Locus-specific genetic diversity between human populations: An analysis of the literature

American Journal of Human Biology, 2003

The debate over classification of the human species according to racial or continental lines has involved reports on genetic differences in allele frequencies of a number of loci with important biomedical functions. Such differences are in contrast with the fact that, for human beings, intrapopulation genetic diversity is larger than that seen between populations. In an attempt to address the hypothesis that certain genes show high interpopulation diversity due to selective pressure, the literature was surveyed to quantify such diversity using Wrights Fst statistic. The gene-specific Fst values were then compared to pairwise population values of Fst taken over a large number of genes, which presumably reflect mostly neutral mechanisms of genetic diversity such as drift.
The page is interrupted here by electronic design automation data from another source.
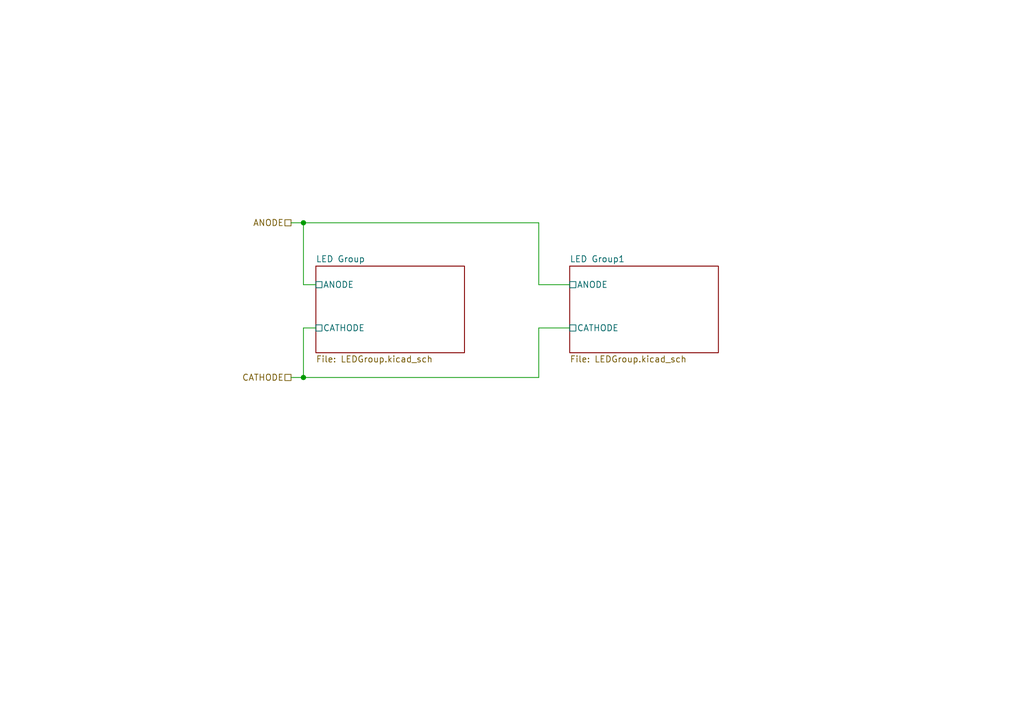
<source format=kicad_sch>
(kicad_sch (version 20211123) (generator eeschema)

  (uuid 06e5ef61-6f66-4851-8a98-0f553fdd0f40)

  (paper "A5")

  

  (junction (at 62.23 45.72) (diameter 0) (color 0 0 0 0)
    (uuid 8207d027-caf9-4ca1-b2c9-b19f039dd332)
  )
  (junction (at 62.23 77.47) (diameter 0) (color 0 0 0 0)
    (uuid 856c3b85-a178-49cc-a847-581ead8a0c31)
  )

  (wire (pts (xy 110.49 58.42) (xy 110.49 45.72))
    (stroke (width 0) (type default) (color 0 0 0 0))
    (uuid 3e774cb2-3089-4c3c-aaf0-1882ba517b91)
  )
  (wire (pts (xy 62.23 77.47) (xy 110.49 77.47))
    (stroke (width 0) (type default) (color 0 0 0 0))
    (uuid 4255fba7-248d-4bae-8dc4-7ce8cff92478)
  )
  (wire (pts (xy 62.23 58.42) (xy 64.77 58.42))
    (stroke (width 0) (type default) (color 0 0 0 0))
    (uuid 5a0af5d8-f952-45fe-8002-0ce6afb6da55)
  )
  (wire (pts (xy 59.69 77.47) (xy 62.23 77.47))
    (stroke (width 0) (type default) (color 0 0 0 0))
    (uuid 628d18b7-c830-447d-a1d0-4d11cbf327a8)
  )
  (wire (pts (xy 110.49 77.47) (xy 110.49 67.31))
    (stroke (width 0) (type default) (color 0 0 0 0))
    (uuid 6467277f-6b3b-46d0-93bc-8e14a09344f9)
  )
  (wire (pts (xy 110.49 58.42) (xy 116.84 58.42))
    (stroke (width 0) (type default) (color 0 0 0 0))
    (uuid 8e375d94-74ce-48b3-84bc-7359095df693)
  )
  (wire (pts (xy 110.49 67.31) (xy 116.84 67.31))
    (stroke (width 0) (type default) (color 0 0 0 0))
    (uuid b199d128-d75e-40e4-938b-40c2c51f51d3)
  )
  (wire (pts (xy 64.77 67.31) (xy 62.23 67.31))
    (stroke (width 0) (type default) (color 0 0 0 0))
    (uuid b84673ab-336c-4dc7-8fa7-df1f768e91c6)
  )
  (wire (pts (xy 110.49 45.72) (xy 62.23 45.72))
    (stroke (width 0) (type default) (color 0 0 0 0))
    (uuid bd688964-601a-4145-9d82-26e9221f99de)
  )
  (wire (pts (xy 62.23 67.31) (xy 62.23 77.47))
    (stroke (width 0) (type default) (color 0 0 0 0))
    (uuid d4813b19-9511-439e-a28c-8ebbe126cdd6)
  )
  (wire (pts (xy 62.23 45.72) (xy 62.23 58.42))
    (stroke (width 0) (type default) (color 0 0 0 0))
    (uuid d8f6a958-a1dd-4ac3-974f-80d4818137ef)
  )
  (wire (pts (xy 59.69 45.72) (xy 62.23 45.72))
    (stroke (width 0) (type default) (color 0 0 0 0))
    (uuid e6683eb0-dea8-4226-a90d-38e91046b945)
  )

  (hierarchical_label "CATHODE" (shape passive) (at 59.69 77.47 180)
    (effects (font (size 1.27 1.27)) (justify right))
    (uuid 04f23021-3af0-496c-9a00-9e0292368999)
  )
  (hierarchical_label "ANODE" (shape passive) (at 59.69 45.72 180)
    (effects (font (size 1.27 1.27)) (justify right))
    (uuid 9befd351-ff49-4e77-b4f6-f8ef4c11e42b)
  )

  (sheet (at 116.84 54.61) (size 30.48 17.78) (fields_autoplaced)
    (stroke (width 0.1524) (type solid) (color 0 0 0 0))
    (fill (color 0 0 0 0.0000))
    (uuid 33e4c7f3-72bf-461d-a822-b619ff890c50)
    (property "Sheet name" "LED Group1" (id 0) (at 116.84 53.8984 0)
      (effects (font (size 1.27 1.27)) (justify left bottom))
    )
    (property "Sheet file" "LEDGroup.kicad_sch" (id 1) (at 116.84 72.9746 0)
      (effects (font (size 1.27 1.27)) (justify left top))
    )
    (pin "ANODE" passive (at 116.84 58.42 180)
      (effects (font (size 1.27 1.27)) (justify left))
      (uuid 32596885-f2e6-4511-a5b4-adc9703d56ff)
    )
    (pin "CATHODE" passive (at 116.84 67.31 180)
      (effects (font (size 1.27 1.27)) (justify left))
      (uuid ca17bee9-acd6-4306-8d5d-e9b7e28b98e3)
    )
  )

  (sheet (at 64.77 54.61) (size 30.48 17.78) (fields_autoplaced)
    (stroke (width 0.1524) (type solid) (color 0 0 0 0))
    (fill (color 0 0 0 0.0000))
    (uuid 67dad800-c235-4509-98f4-ad42b9267e60)
    (property "Sheet name" "LED Group" (id 0) (at 64.77 53.8984 0)
      (effects (font (size 1.27 1.27)) (justify left bottom))
    )
    (property "Sheet file" "LEDGroup.kicad_sch" (id 1) (at 64.77 72.9746 0)
      (effects (font (size 1.27 1.27)) (justify left top))
    )
    (pin "ANODE" passive (at 64.77 58.42 180)
      (effects (font (size 1.27 1.27)) (justify left))
      (uuid 3c77f8ce-e8c4-4052-b540-8ad46281ee65)
    )
    (pin "CATHODE" passive (at 64.77 67.31 180)
      (effects (font (size 1.27 1.27)) (justify left))
      (uuid db7689ec-57d0-49ad-9e91-da60aed66e74)
    )
  )
)

</source>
The results showed that the majority of pairwise population values of Fst for over 30 genes of biomedical significance were either below or within the expected limits of Fst based on published values. These results do not support the idea that positive or diversifying natural selection plays an important role in increasing genetic diversity, even in genes that might be expected to be subject to selection pressure. Balancing selection, whereby the degree of genetic diversity is actually lower than that expected, appears to occur more frequently for these genes. The fact that allele frequency differences between populations might be ''statistically significant'' does not therefore necessarily imply a degree of genetic diversity greater than would be expected due to nonselective mechanisms. Am.